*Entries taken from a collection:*
-------
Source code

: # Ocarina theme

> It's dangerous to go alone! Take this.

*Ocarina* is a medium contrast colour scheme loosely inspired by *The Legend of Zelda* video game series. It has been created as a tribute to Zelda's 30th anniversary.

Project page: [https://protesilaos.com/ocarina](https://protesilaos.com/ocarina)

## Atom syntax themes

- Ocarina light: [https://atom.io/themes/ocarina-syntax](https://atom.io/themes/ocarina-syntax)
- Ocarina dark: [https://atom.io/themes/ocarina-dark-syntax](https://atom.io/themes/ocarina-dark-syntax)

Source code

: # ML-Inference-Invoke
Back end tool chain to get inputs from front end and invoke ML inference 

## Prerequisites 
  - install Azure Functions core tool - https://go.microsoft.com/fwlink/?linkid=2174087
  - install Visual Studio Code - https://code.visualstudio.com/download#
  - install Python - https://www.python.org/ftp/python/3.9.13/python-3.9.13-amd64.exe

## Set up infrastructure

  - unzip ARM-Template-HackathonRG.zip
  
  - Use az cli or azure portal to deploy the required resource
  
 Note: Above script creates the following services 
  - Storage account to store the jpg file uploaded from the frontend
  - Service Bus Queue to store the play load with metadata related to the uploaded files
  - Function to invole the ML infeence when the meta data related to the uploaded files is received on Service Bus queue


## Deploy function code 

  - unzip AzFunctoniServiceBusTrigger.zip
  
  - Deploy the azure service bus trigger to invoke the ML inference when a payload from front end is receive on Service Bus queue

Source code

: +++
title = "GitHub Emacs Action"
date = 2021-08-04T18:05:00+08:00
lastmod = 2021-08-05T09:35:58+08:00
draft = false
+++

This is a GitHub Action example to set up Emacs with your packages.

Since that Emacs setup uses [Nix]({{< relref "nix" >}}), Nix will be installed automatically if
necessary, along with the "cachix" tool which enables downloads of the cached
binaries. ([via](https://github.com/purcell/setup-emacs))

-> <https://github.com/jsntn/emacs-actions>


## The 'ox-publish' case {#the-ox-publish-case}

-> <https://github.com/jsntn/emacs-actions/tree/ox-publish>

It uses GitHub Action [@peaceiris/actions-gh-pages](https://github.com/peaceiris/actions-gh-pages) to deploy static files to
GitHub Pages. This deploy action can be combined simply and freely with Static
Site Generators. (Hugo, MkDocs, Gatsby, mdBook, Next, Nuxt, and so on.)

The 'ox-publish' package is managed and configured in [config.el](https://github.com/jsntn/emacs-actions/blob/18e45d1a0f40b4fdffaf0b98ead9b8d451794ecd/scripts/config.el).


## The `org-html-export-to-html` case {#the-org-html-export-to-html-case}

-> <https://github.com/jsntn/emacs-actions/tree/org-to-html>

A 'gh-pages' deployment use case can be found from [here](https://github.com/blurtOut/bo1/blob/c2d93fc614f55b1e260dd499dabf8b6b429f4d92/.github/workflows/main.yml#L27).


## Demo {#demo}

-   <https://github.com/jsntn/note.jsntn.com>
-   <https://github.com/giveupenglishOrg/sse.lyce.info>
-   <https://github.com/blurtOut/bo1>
-------
*About this task:*
Every record needs to be reproduced exactly, with none skipped.

*Exercise output:*
Source code

: # Ocarina theme

> It's dangerous to go alone! Take this.

*Ocarina* is a medium contrast colour scheme loosely inspired by *The Legend of Zelda* video game series. It has been created as a tribute to Zelda's 30th anniversary.

Project page: [https://protesilaos.com/ocarina](https://protesilaos.com/ocarina)

## Atom syntax themes

- Ocarina light: [https://atom.io/themes/ocarina-syntax](https://atom.io/themes/ocarina-syntax)
- Ocarina dark: [https://atom.io/themes/ocarina-dark-syntax](https://atom.io/themes/ocarina-dark-syntax)

Source code

: # ML-Inference-Invoke
Back end tool chain to get inputs from front end and invoke ML inference 

## Prerequisites 
  - install Azure Functions core tool - https://go.microsoft.com/fwlink/?linkid=2174087
  - install Visual Studio Code - https://code.visualstudio.com/download#
  - install Python - https://www.python.org/ftp/python/3.9.13/python-3.9.13-amd64.exe

## Set up infrastructure

  - unzip ARM-Template-HackathonRG.zip
  
  - Use az cli or azure portal to deploy the required resource
  
 Note: Above script creates the following services 
  - Storage account to store the jpg file uploaded from the frontend
  - Service Bus Queue to store the play load with metadata related to the uploaded files
  - Function to invole the ML infeence when the meta data related to the uploaded files is received on Service Bus queue


## Deploy function code 

  - unzip AzFunctoniServiceBusTrigger.zip
  
  - Deploy the azure service bus trigger to invoke the ML inference when a payload from front end is receive on Service Bus queue

Source code

: +++
title = "GitHub Emacs Action"
date = 2021-08-04T18:05:00+08:00
lastmod = 2021-08-05T09:35:58+08:00
draft = false
+++

This is a GitHub Action example to set up Emacs with your packages.

Since that Emacs setup uses [Nix]({{< relref "nix" >}}), Nix will be installed automatically if
necessary, along with the "cachix" tool which enables downloads of the cached
binaries. ([via](https://github.com/purcell/setup-emacs))

-> <https://github.com/jsntn/emacs-actions>


## The 'ox-publish' case {#the-ox-publish-case}

-> <https://github.com/jsntn/emacs-actions/tree/ox-publish>

It uses GitHub Action [@peaceiris/actions-gh-pages](https://github.com/peaceiris/actions-gh-pages) to deploy static files to
GitHub Pages. This deploy action can be combined simply and freely with Static
Site Generators. (Hugo, MkDocs, Gatsby, mdBook, Next, Nuxt, and so on.)

The 'ox-publish' package is managed and configured in [config.el](https://github.com/jsntn/emacs-actions/blob/18e45d1a0f40b4fdffaf0b98ead9b8d451794ecd/scripts/config.el).


## The `org-html-export-to-html` case {#the-org-html-export-to-html-case}

-> <https://github.com/jsntn/emacs-actions/tree/org-to-html>

A 'gh-pages' deployment use case can be found from [here](https://github.com/blurtOut/bo1/blob/c2d93fc614f55b1e260dd499dabf8b6b429f4d92/.github/workflows/main.yml#L27).


## Demo {#demo}

-   <https://github.com/jsntn/note.jsntn.com>
-   <https://github.com/giveupenglishOrg/sse.lyce.info>
-   <https://github.com/blurtOut/bo1>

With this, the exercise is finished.